**TASK TO CARRY OUT:** Pick up the article below on contagion from the European debt crisis and continue it from its last sentence.

[SUPPLIED PASSAGE Boundary: Start]

Contagion has gone global owing to a credibility crisis, say economists.

The cancer spreads from Europe

The contagion from the European debt crisis has now “gone global”, having “infected global financial markets”, thanks to a disturbing “crisis of credibility” that bedevils policymakers, caution economists.

The spread of the crisis has enormous implications for everything from the fragile global economic recovery to currency action in China to risk aversion in financial markets, which could impact capital inflows into India.

“Contagion is spreading,” says Societe Generale analyst Aneta Markowska. “What began as a localised fiscal crisis has morphed into a funding crisis, which has now infected global financial markets.”

Analysts at Standard Chartered concur with that grim assessment. “Just as US subprime was once seen as an isolated issue, so was Greece.” But that, they add, is no longer the case. “Of late, global investors appear to be taking a much broader view, seeing the various events of subprime, Dubai, Greece and others as part of a larger context of questioning global sovereign debt credibility.”

To some analysts, the European Central Bank’s blase business-as-usual attitude at its governing council meeting on Thursday raised red flags. “Europe now appears to be undergoing an emerging market-like credit crisis,” points out Nomura Securities analyst Laurent Bilke. “But the ECB has said nothing so far.”

In Bilke’s estimation, the crisis could spill over onto the economy if it was not contained rapidly. “Serious contagion would start when euro-area banks were hit by the sovereign situation.”

[SUPPLIED PASSAGE Boundary: End]
[SUPPLIED RECORDS Boundary: Start]

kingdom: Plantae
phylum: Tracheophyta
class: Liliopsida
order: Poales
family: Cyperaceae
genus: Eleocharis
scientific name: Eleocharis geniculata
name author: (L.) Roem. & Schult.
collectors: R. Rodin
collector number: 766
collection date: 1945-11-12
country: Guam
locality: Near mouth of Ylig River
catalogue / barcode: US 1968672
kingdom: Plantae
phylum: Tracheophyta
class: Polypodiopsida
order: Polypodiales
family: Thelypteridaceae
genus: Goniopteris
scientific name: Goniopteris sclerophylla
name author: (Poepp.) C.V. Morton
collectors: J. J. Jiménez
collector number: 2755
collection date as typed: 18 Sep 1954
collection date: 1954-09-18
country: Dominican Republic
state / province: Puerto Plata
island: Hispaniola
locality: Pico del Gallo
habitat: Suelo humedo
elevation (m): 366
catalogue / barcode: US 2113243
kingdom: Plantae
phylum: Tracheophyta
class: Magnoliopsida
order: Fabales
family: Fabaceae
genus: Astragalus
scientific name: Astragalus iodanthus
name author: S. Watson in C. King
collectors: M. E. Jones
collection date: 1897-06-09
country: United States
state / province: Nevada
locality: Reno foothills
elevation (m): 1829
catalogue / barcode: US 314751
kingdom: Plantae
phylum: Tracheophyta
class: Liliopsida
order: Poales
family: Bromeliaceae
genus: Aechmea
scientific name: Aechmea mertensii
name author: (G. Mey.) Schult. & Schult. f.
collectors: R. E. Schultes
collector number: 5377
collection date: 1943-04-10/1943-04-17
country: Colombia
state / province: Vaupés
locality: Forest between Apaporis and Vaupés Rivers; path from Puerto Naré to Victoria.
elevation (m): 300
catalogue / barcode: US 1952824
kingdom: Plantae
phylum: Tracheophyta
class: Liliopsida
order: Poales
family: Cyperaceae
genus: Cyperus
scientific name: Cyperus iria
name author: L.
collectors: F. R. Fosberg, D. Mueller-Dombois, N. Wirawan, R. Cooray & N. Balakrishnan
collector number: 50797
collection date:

[SUPPLIED RECORDS Boundary: End]

**ANSWER SECTION:**
Markowska already sees signs of pressure building up. “Inter-bank liquidity conditions continue to tighten on the back of sovereign debt concerns. These are evident in rising Libor rates and widening swap spreads.”

As funding strains prompt institutions to liquidate assets, they can “easily transform into a broader financial market contagion,” she adds. And in fact, that contagion was evident across all asset classes on Thursday.

The euro-area crisis “could yet expand to the UK, the US and Japan, given their equally troubling debt dynamics,” point out Standard Chartered analysts. At its core, they see a “credibility crisis: policymakers have responded by blaming the ‘irresponsibility of speculators.”

But in fact, it is the market that is finally demanding responsibility on the part of the policymakers.

For all the recent positive economic data from the euro area, Barclays Capital analyst Julian Callow says “there is an increasing danger that financial market developments could cause business confidence to turn lower in the months ahead.” And even though it appears that the European Central Bank disregards this risk, “we would not count it fully out.”

The US economy too is “not completely immune from financial contagion,” says Markowska. However, the “transmission mechanism” in this case is not as pronounced as it was, for instance, when the subprime episode, which originated in the US. Yet, if the contagion continues to spread through the financial markets, the Federal Reserve Board’s exit plans “will almost certainly be put on hold.”

Policy action in far-off China could also be impacted, reckons Barclays economist Wensheng Peng. China was widely expected to allow its currency, the renminbi, to appreciate against the US dollar, but Peng believes that policy call is now at risk.

“Our previous view was that a widening of the currency band could happen as early as before the China-US strategic economic dialogue in late May. We now believe that the probability of a change in the exchange rate policy in the near term has declined materially.”

The evolution of the debt crisis inEurope is now a key risk factor in estimating the timing of a policy change in the exchange rate in China, adds Peng.